> _Supplied text_:
- - - - - - -

There are lots of ways to look at the rough patches and tragedies in our lives. Some folk choose to look at everything that happens as God’s distinct will, some look at bad stuff as karma or payback. I see the bad things that happen as part of the price of being truly human in this world. For me, this resonates with my observations, with history, with my own life experience, and with my belief in a loving God.

In today’s hymn, with its text from the 18th century, the hymnist speaks from the viewpoint of a strong, caring God to a searching believer. We will be called, no choice about it, through our life experiences, to journey through deep waters; but we will not go alone. God goes with us through our troubles and distress, to bless and even to make holy those experiences that try us the most. To me this says that God can bring some worth out of even the most tragic, worthless, hurtful situation, diamonds from ashes.


What a hopeful thought from a loving God!

Saturday, February 3, 2018

...to risk life

O Love that will not let me go, I rest my weary soul in Thee;
I give Thee back the life I owe, that in Thine ocean depths
its flow may richer, fuller be.
---George Matheson, 1882

It’s hard to believe. Someone comes to you and says “Give up your riches to me. Blindly trust that I will take them and increase them.” And if this were an email solicitation, or a risky stock market offering, or a trench-coated fellow on a busy street corner, we know we’d be foolish to go along. No one wants to be scammed like that.

However, this is what God calls us to do. Here the hymnist imagines God as the personification of Love, a love that seeks us and pursues us, wraps us up and embraces us. This love calls to us, “Trust me. Turn over your life, which you may consider rich, full, and precious. In the depths of my life, your life becomes rich indeed. Entrust your life to me to achieve depth and meaning. You can rest here from your striving; here you are loved.”


This is a risk we can take, must take, if we are to live lives of meaning. Oh, to be found in the ocean of God’s love!

Wednesday, December 13, 2017

...the darkness reveals the stars

I've heard people say the things. You have, too. Maybe I've even said the things. "Life's been hard on him." "She learned the hard way." "Never had to work for a thing. Now they're soft." "I used to be a nice person, but I got lied to/used/cheated one too many times. Those days are over." The thoughts are, I think, that our life's experiences create us, or at least complete us.

But.

Do those experiences make us? Or do they reveal us? When (when, not if) shadows, struggles, heartaches, defeats, setbacks come, do they batter us, do they better us?

Or, like darkness reveals the stars, do circumstances allow for the truest view of our realest selves?

In darkness, what will be revealed in us?

Friday, December 1, 2017

...don't look for that, here

Christ’s is no earthly kingdom; it comes from heaven above.
His rule secures our freedom, and justice, truth, and love.
Hope, peace, and joy our treasure, God’s love above all measure,
Hosanna to the Lord, for He fulfills God’s word!
---Mikael Franzen, 1800's, tr. Philip M. Young, 2005

Not that kind of kingdom. Not that kind of king.

- - - - - - -

> _Data under study_:
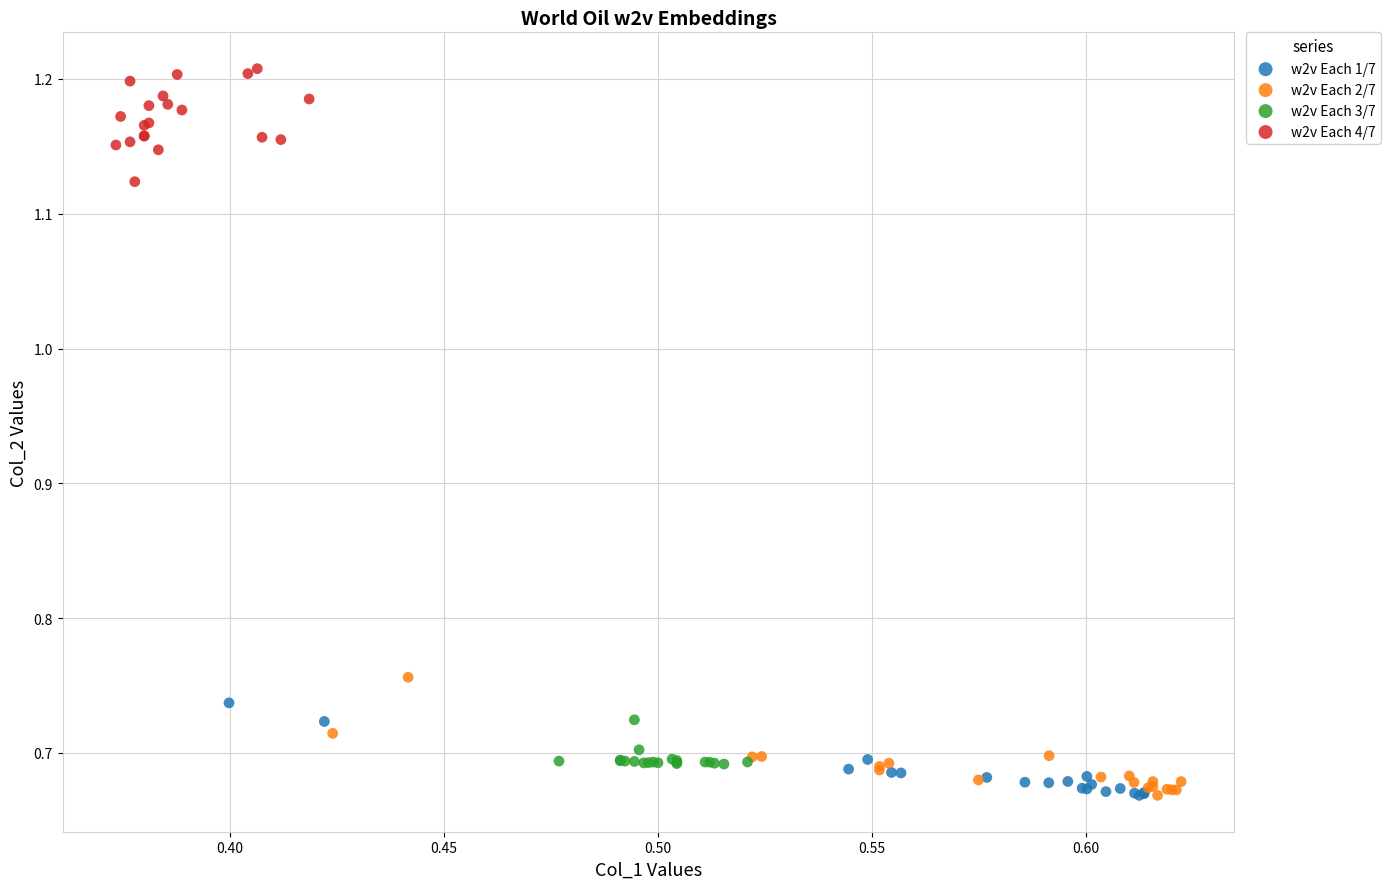

Which series contains the highest Y value?

w2v Each 4/7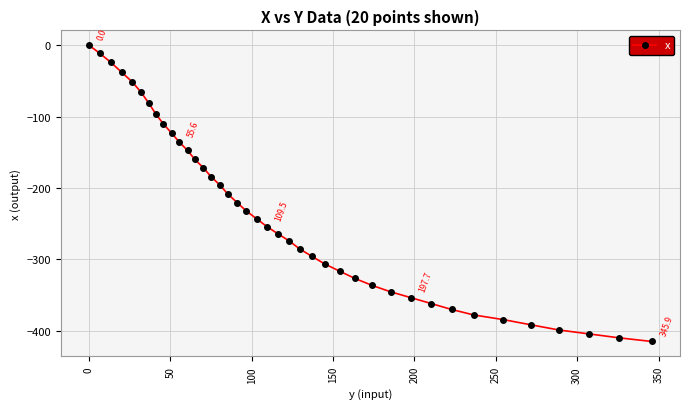

How many lines are shown in the chart?

1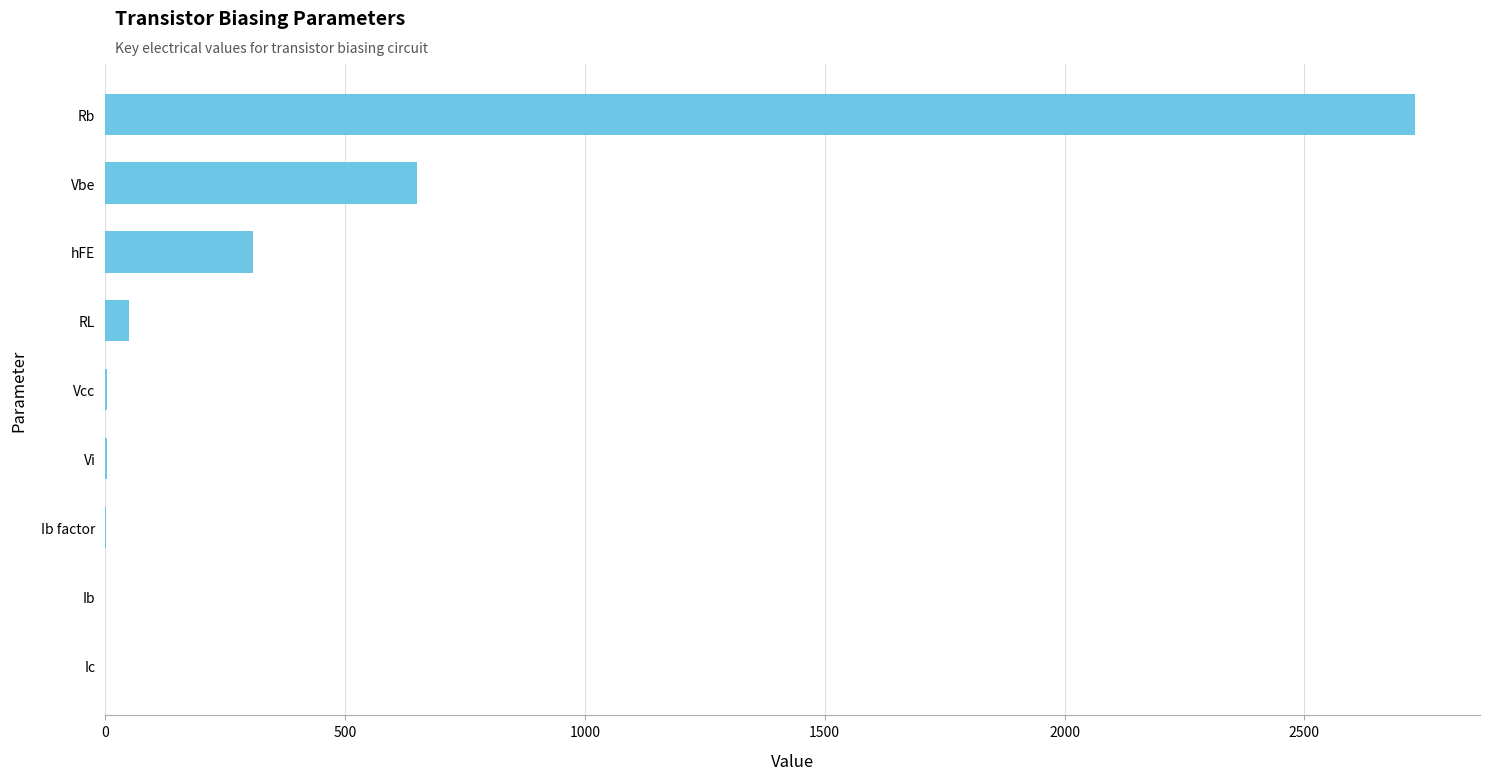

Where is the data nearest to the value 1364?

Vbe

- - - - - - -

> _Task instructions_:
Please explain, in one to three sentences, why the writer of the devotional text above sees the bad things that happen as part of the price of being truly human.

> _Task response_:
The writer holds this view because it resonates with their observations, with history, with their own life experience, and with their belief in a loving God.